Katlehong Academic Leads Wits University
Wits University has announced Professor Zeblon Vilakazi as the new Vice-Chancellor for the institution from January 2021.
Professor Vilakazi, a top nuclear physicist from Katlehong, Ekurhuleni, will take over from Professor Adam Habib who will be leading the School of Oriental and African Studies in London as director from January 2021.
The Ekurhuleni resident earned his stripes in the university circle as he currently serves as a Principal and Deputy Vice-Chancellor in Research and Post graduate Affairs – a post he took up since January 2014 at the same academic institution.
On his appointment as Vice-Chancellor, Professor Vilakazi said, “I am extremely excited but also well aware of challenges that lie ahead in managing an institution as complex as this in the wake of Covid-19 pandemic. The economic devastation that arise due to the advent of Covid-19 will stretch the management to its limit and compel them to dig deeper in finding lasting solutions for the institution.
“The research output has doubled during my tenure in the institution. This is because of the team effort and buy-in on the vision that you are trying to project in ensuring that you maintain a strong footprint in the entire research space. My challenge now is to build up on the achievements by Professor Habib and all executive staff members in the past eight years against the backdrop of all the challenges we have faced as an institution.”

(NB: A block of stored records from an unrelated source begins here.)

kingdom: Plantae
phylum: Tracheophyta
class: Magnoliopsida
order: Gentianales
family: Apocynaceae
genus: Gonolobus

He paid his tribute to Professor Adam Habib for the sterling job of running the institution with great professionalism and extreme commitment.
“I have experienced incredible growth under Professor Habib as I worked closely with him in the past six years. I am from the field of science and he has an incredibly artistic ability to deal with the media. Watching him interact with the media gave me great inspiration and much respect for him. As I will be leading the institution from January next year, I will need to improve my media relations skills as this was his area of specialisation,” said Prof Vilakazi.
On ‘fees must fall’ he said, “The institution has been working with limited information to enable it to come to an amicable solution at the time. Looking back with hindsight, I have all the solutions unlike the time when the protests were taking place. We took the events of the time as a learning curve for the institution and they afforded us an opportunity to have a better way of avoiding such crisis when it happens in the future.”
The Covid-19 outbreak has forced the acceleration and usage of fourth industrial technology such as online learning. He warned however, that online learning is not a silver bullet for education challenges. He said the future drives us to use both classroom and online learning, which is ideal for networking and interacting with students from diverse background, said the professor.
“I am planning to make Wits University a learning institution that attracts the smartest tech savvy innovations. The idea we have is to educate job creators of the future and not job seekers in the space of technology. We want to develop a new tech hub around Braamfontein that will be an attractor for some of the innovative, driven youngsters across the country. We want to be the most innovative institution of the 21st century.”
Prof Vilakazi was appointed Group Executive for Research and Development at the Nuclear Energy Corporation of South Africa (NECSA) in 2011, while also serving as the director of iThemba LABS – a position he has held since January 2007. He also holds an Honorary Professorship in the Department of Physics at the University of Cape Town (UCT).
He took up an academic post at UCT in 1999 where he was instrumental in establishing South Africa’s first experimental high-energy physics research group focusing on development of the High-level Trigger for the CERN-ALICE experiment at the Large Hadron Collider. He also served as a visiting scientist at the Atomic Energy Commission and Alternative Energy in Saclay, France.
Prof Vilakazi also served as a chairman of the International Atomic Energy Agency’s Standing Advisory Committee on Nuclear Applications from 2009 to 2011. He is a member of the Programme Advisory Committee for Nuclear Physics at the Joint Institute for Nuclear Research in Russia and a member of the International Union of Pure and Applied Physics Working Group for Nuclear Physics.
In 2010 he was nominated by the World Economic Forum as a Young Global Leader and is a member of the Academy of Sciences of South Africa.